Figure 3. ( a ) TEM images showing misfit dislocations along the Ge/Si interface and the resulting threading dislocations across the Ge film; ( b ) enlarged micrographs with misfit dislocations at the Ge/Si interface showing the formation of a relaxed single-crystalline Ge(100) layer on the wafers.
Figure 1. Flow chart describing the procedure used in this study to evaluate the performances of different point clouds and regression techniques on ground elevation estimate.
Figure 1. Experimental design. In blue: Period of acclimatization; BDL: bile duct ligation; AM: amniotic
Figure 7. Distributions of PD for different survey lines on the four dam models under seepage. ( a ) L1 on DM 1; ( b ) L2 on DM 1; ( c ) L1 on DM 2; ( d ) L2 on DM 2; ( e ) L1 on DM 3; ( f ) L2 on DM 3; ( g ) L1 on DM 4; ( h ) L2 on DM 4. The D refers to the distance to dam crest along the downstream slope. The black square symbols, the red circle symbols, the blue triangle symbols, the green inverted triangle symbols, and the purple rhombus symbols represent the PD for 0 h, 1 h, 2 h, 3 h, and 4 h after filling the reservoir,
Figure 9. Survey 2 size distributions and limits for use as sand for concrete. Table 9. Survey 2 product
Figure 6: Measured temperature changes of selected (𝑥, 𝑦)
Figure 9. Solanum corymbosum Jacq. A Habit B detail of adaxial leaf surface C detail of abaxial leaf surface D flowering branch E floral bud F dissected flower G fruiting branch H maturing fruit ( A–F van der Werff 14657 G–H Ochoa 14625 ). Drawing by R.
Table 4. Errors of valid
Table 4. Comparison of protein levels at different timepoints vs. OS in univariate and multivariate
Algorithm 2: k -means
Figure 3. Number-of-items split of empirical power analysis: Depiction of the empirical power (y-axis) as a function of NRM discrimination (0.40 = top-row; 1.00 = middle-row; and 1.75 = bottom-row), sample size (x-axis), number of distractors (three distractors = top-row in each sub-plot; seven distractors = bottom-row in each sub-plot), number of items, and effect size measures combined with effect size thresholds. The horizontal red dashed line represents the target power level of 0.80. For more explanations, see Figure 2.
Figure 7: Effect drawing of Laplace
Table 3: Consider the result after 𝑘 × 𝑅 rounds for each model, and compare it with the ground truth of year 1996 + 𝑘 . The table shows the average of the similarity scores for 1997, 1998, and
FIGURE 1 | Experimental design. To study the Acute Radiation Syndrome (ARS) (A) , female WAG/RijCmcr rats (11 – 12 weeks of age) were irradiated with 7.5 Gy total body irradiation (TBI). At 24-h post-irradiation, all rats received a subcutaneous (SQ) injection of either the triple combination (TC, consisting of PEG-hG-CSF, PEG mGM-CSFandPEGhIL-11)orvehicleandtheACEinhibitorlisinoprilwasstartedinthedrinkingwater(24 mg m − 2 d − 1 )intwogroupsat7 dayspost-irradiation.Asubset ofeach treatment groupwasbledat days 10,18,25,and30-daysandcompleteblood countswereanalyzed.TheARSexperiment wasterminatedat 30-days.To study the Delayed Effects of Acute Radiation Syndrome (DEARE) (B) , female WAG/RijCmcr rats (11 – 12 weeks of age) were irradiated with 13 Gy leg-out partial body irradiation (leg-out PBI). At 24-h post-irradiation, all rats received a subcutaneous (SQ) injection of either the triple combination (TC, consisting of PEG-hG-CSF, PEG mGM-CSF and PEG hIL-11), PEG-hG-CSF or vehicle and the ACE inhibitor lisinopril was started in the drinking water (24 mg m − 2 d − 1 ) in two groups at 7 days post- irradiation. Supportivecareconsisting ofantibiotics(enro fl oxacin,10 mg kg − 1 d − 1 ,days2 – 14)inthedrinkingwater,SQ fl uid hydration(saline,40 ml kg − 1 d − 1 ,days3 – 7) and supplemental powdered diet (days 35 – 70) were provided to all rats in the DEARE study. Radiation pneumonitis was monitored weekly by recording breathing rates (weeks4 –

+--

*EXERCISE BRIEF*. Provide the count of lines above that contain "ground", without any other words.

*RESPONSE TO THE TASK*. 2